DataStax Enterprise 3.0 Documentation

Creating a search index

This documentation corresponds to an earlier product version. Make sure this document corresponds to your version.

Latest DSE documentation | Earlier DSE documentation

A minimal Solr installation requires these files:

  • Schema.xml

    Describes the fields to index in Solr and types associated with them. These fields map to Cassandra columns. To route search requests to the appropriate nodes, the schema needs a unique key.

  • Solrconfig.xml

    Holds configuration information for query handlers and Solr-specific caches.
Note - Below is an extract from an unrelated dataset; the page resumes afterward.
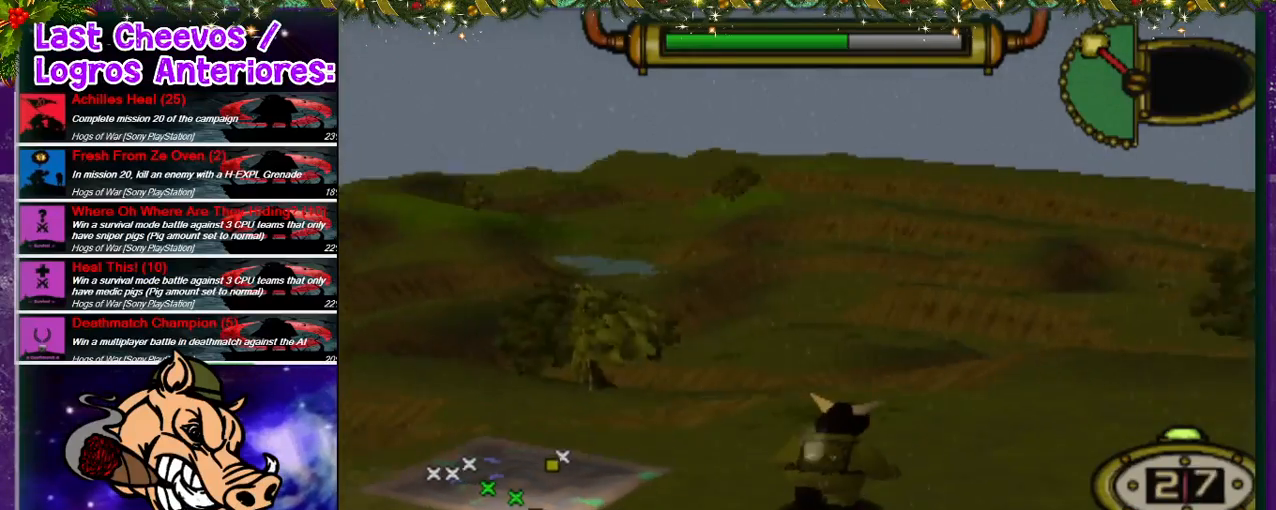
{"dt_ms": 500, "buttons": ["DPAD_UP"], "left_stick": "center", "right_stick": "center", "events": [[500, "DPAD_RIGHT", "up"]]}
After writing a schema.xml you HTTP-post the solrconfig.xml and the schema.xml to a Solr node in your DataStax Enterprise cluster. Next, you create a new Solr core (or reload an existing core) to create (or recreate) an index on a column family for searching Cassandra data.

When users post schema or configuration files simultaneously, schema disagreements can occur. This causes Solr errors.

Note

Do not make schema changes on hot production systems.

To create a Solr index for searching Cassandra data:

  1. Post the configuration file using the cURL utility:

    curl http://localhost:8983/solr/resource/<keyspace.columnfamily>/solrconfig.xml
      --data-binary @solrconfig.xml -H 'Content-type:text/xml; charset=utf-8'
    
  2. Post the schema file:

    curl http://localhost:8983/solr/resource/<keyspace.columnfamily>/schema.xml
      --data-binary @schema.xml -H 'Content-type:text/xml; charset=utf-8'
    
  3. Create or reload a Solr core. Do not perform this step before performing steps 1 and 2.

    Create a Solr core

    curl "http://localhost:8983/solr/admin/cores?action=CREATE&name=<keyspace.columnfamily>"
    

    Creating a Solr core on one node automatically creates the core other Solr nodes, and DSE Search stores the files on all the Cassandra nodes.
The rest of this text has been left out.